Yürüyoruz ,yürüyoruz ,bilmeden ,kendimizi bırakmış vaziyette .Bir insan kalabalığına denk geliyoruz.Bakıyoruz ki bir alan .Ortada kocaman bir kule.Çin kulesi imiş .Çevresinde self servis  yapılan küçük büfeler ,tahta sıralar ,masalar .Herkesin elinde bira ,yanında bretzel denilen simitler ,sıcak şarap ya da sıcacık kahve ..Güneşin sıcaklığı ve sıcak şarap .süper ,süper .
Bir yerlerden de müzik geliyor kulaklarımıza.Çin kulesinin en tepesinde bir müzik grubu ,bando gibi.Klasik parçalar kulaklarınızı ve ruhunuzu okşuyor ve dinlendiriyor .
Biraz ötede isar nehrinden insan eliyle yaratılmış eisbach ırmağında sörf yapan gençler .İşte burada da aksiyon .Hangisini tercih ederseniz.Herkese hitap ediyor bu huzur bahçesi .Bütün günümüzü geçirebiliriz burada.Ama güneş yavaş yavaş terkediyor ve güneşle beraber insanlar da  terkediyor bahçeyi artık .

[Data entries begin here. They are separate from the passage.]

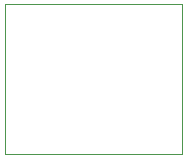
<source format=gbr>
%TF.GenerationSoftware,KiCad,Pcbnew,9.0.1+dfsg-1*%
%TF.CreationDate,2025-05-01T10:58:03+02:00*%
%TF.ProjectId,battery-connector,62617474-6572-4792-9d63-6f6e6e656374,rev?*%
%TF.SameCoordinates,Original*%
%TF.FileFunction,Profile,NP*%
%FSLAX46Y46*%
G04 Gerber Fmt 4.6, Leading zero omitted, Abs format (unit mm)*
G04 Created by KiCad (PCBNEW 9.0.1+dfsg-1) date 2025-05-01 10:58:03*
%MOMM*%
%LPD*%
G01*
G04 APERTURE LIST*
%TA.AperFunction,Profile*%
%ADD10C,0.050000*%
%TD*%
G04 APERTURE END LIST*
D10*
%TO.C,M1*%
X60352000Y-54610000D02*
X60352000Y-67310000D01*
X75352000Y-54610000D02*
X60352000Y-54610000D01*
X75352000Y-54610000D02*
X75352000Y-67310000D01*
X75352000Y-67310000D02*
X60352000Y-67310000D01*
%TD*%
M02*

</source>
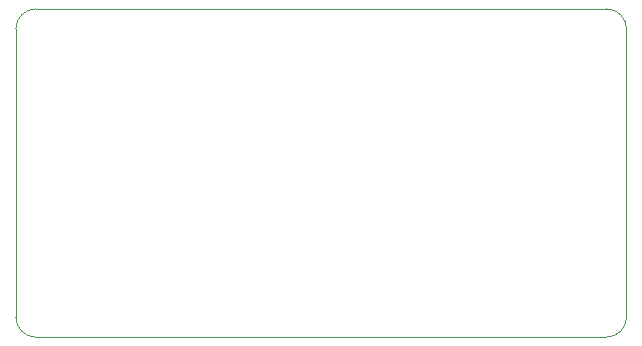
<source format=gbr>
%TF.GenerationSoftware,KiCad,Pcbnew,8.0.4*%
%TF.CreationDate,2024-08-23T17:35:40+03:00*%
%TF.ProjectId,STM32-Pill,53544d33-322d-4506-996c-6c2e6b696361,rev?*%
%TF.SameCoordinates,Original*%
%TF.FileFunction,Profile,NP*%
%FSLAX46Y46*%
G04 Gerber Fmt 4.6, Leading zero omitted, Abs format (unit mm)*
G04 Created by KiCad (PCBNEW 8.0.4) date 2024-08-23 17:35:40*
%MOMM*%
%LPD*%
G01*
G04 APERTURE LIST*
%TA.AperFunction,Profile*%
%ADD10C,0.100000*%
%TD*%
G04 APERTURE END LIST*
D10*
X119500000Y-80600001D02*
G75*
G02*
X121200000Y-78900000I1700000J1D01*
G01*
X121200000Y-78900001D02*
X169497918Y-78897919D01*
X171197918Y-104997918D02*
G75*
G02*
X169497918Y-106697918I-1700000J0D01*
G01*
X169497918Y-106697918D02*
X121200000Y-106700001D01*
X121200000Y-106700001D02*
G75*
G02*
X119499999Y-105000000I0J1700001D01*
G01*
X171197918Y-104997918D02*
X171197918Y-80597919D01*
X119499999Y-105000000D02*
X119500000Y-80600001D01*
X169497918Y-78897919D02*
G75*
G02*
X171197917Y-80597919I0J-1699999D01*
G01*
M02*

</source>
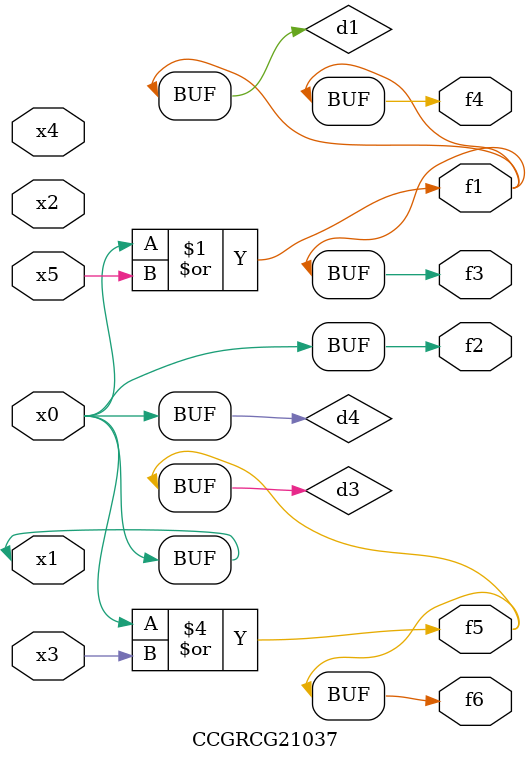
<source format=v>
module CCGRCG21037(
	input x0, x1, x2, x3, x4, x5,
	output f1, f2, f3, f4, f5, f6
);

	wire d1, d2, d3, d4;

	or (d1, x0, x5);
	xnor (d2, x1, x4);
	or (d3, x0, x3);
	buf (d4, x0, x1);
	assign f1 = d1;
	assign f2 = d4;
	assign f3 = d1;
	assign f4 = d1;
	assign f5 = d3;
	assign f6 = d3;
endmodule

</source>
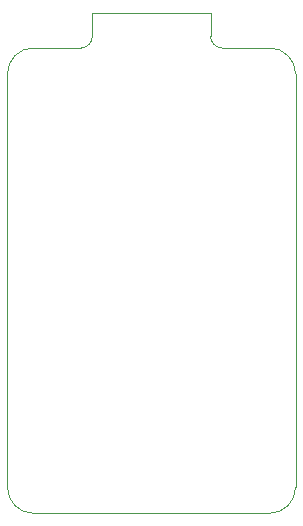
<source format=gbr>
G04*
G04 #@! TF.GenerationSoftware,Altium Limited,Altium Designer,24.8.2 (39)*
G04*
G04 Layer_Color=0*
%FSLAX25Y25*%
%MOIN*%
G70*
G04*
G04 #@! TF.SameCoordinates,487F02F3-95FA-4862-9DB4-007DCD7F3BB9*
G04*
G04*
G04 #@! TF.FilePolarity,Positive*
G04*
G01*
G75*
%ADD130C,0.00100*%
D130*
X3150Y11811D02*
Y149606D01*
D02*
G02*
X11811Y158268I8661J0D01*
G01*
X27559Y158268D01*
D02*
G03*
X31496Y162205I0J3937D01*
G01*
Y170079D01*
X70866D01*
Y162205D01*
D02*
G03*
X74803Y158268I3937J0D01*
G01*
X90551D01*
D02*
G02*
X99213Y149606I0J-8661D01*
G01*
Y11811D01*
D02*
G02*
X90551Y3150I-8661J0D01*
G01*
X11811Y3150D01*
D02*
G02*
X3150Y11811I0J8661D01*
G01*
M02*

</source>
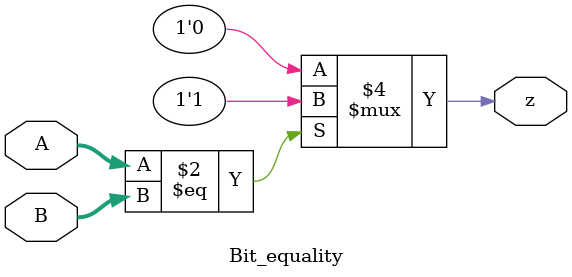
<source format=v>
module Bit_equality ( input [1:0] A, input [1:0] B, output reg z ); 
    always @(*)
        if ( A==B)
            z=1;
    else z=0;
endmodule

</source>
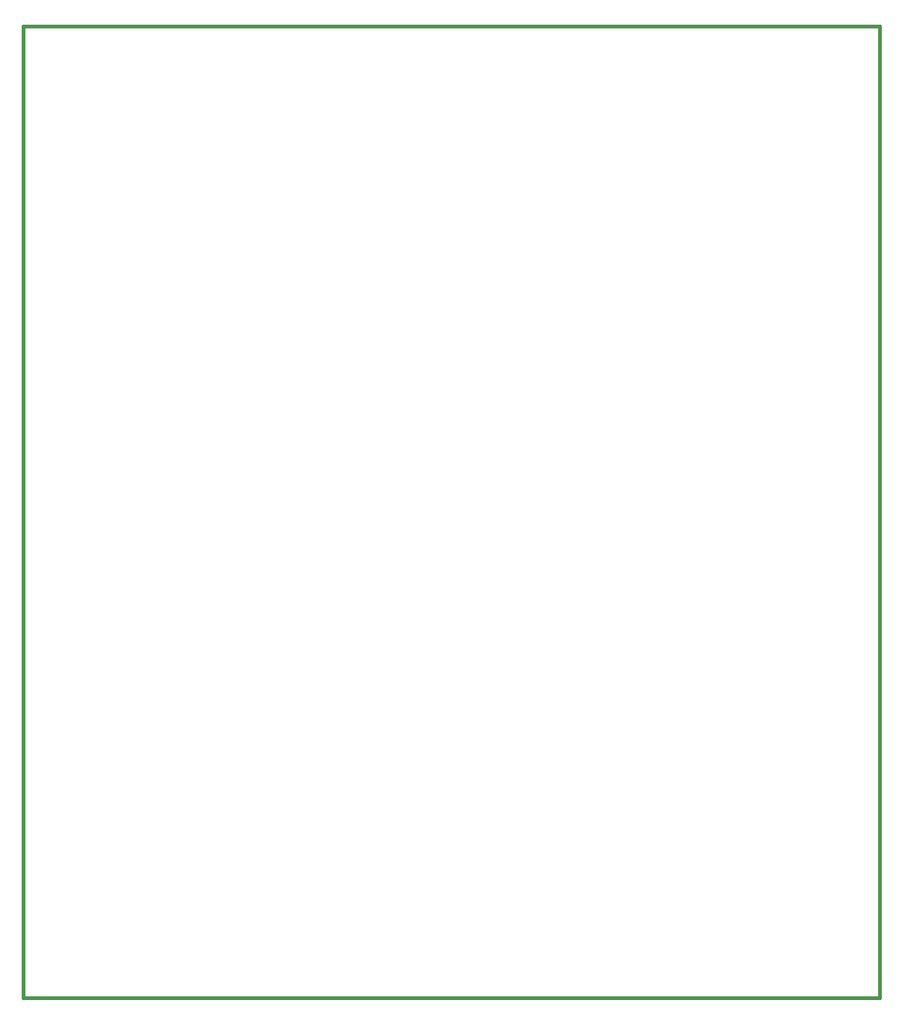
<source format=gbo>
G04 (created by PCBNEW-RS274X (2012-apr-16-27)-stable) date Mon 09 Dec 2013 22:44:26 GMT*
G01*
G70*
G90*
%MOIN*%
G04 Gerber Fmt 3.4, Leading zero omitted, Abs format*
%FSLAX34Y34*%
G04 APERTURE LIST*
%ADD10C,0.006000*%
%ADD11C,0.015000*%
G04 APERTURE END LIST*
G54D10*
G54D11*
X60827Y-05906D02*
X22638Y-05906D01*
X60827Y-49213D02*
X60827Y-05906D01*
X22638Y-49213D02*
X60827Y-49213D01*
X22638Y-05906D02*
X22638Y-49213D01*
M02*

</source>
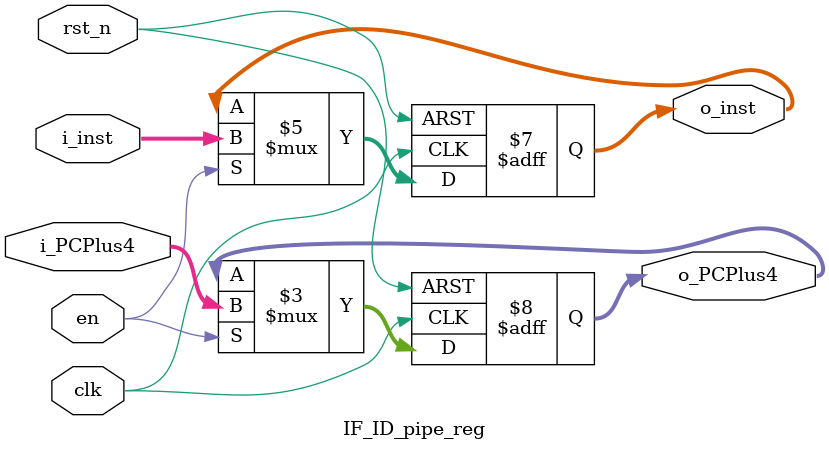
<source format=v>
module IF_ID_pipe_reg(
    input clk,
    input rst_n,
    input en,
    input [31:0] i_inst,
    input [31:0] i_PCPlus4,
    output reg [31:0] o_inst,
    output reg [31:0] o_PCPlus4
    );
    
    always @(posedge clk, negedge rst_n)
    begin
        if(!rst_n)
        begin
            o_inst <= 32'h0;
            o_PCPlus4 <= 32'h0;
        end
        else if(en)
        begin
            o_inst <= i_inst;
            o_PCPlus4 <= i_PCPlus4;
        end
    end    
endmodule
</source>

Ülkemden uzak ,herkesin sokağa çıkabildiği ,evlere hapsedilmediği ,korkmadan konuşabildiği yerlerdeyim hem mutluyum ,hem düşünceli !!

 NOT:1. Burada mangal ve barbekü YASAKTIR .          2.Bahçede yer alan monpteros tapınağını (bakım yapılıyordu )ve gölü görmek mümkün olmadı .Bir gün yetmedi yani.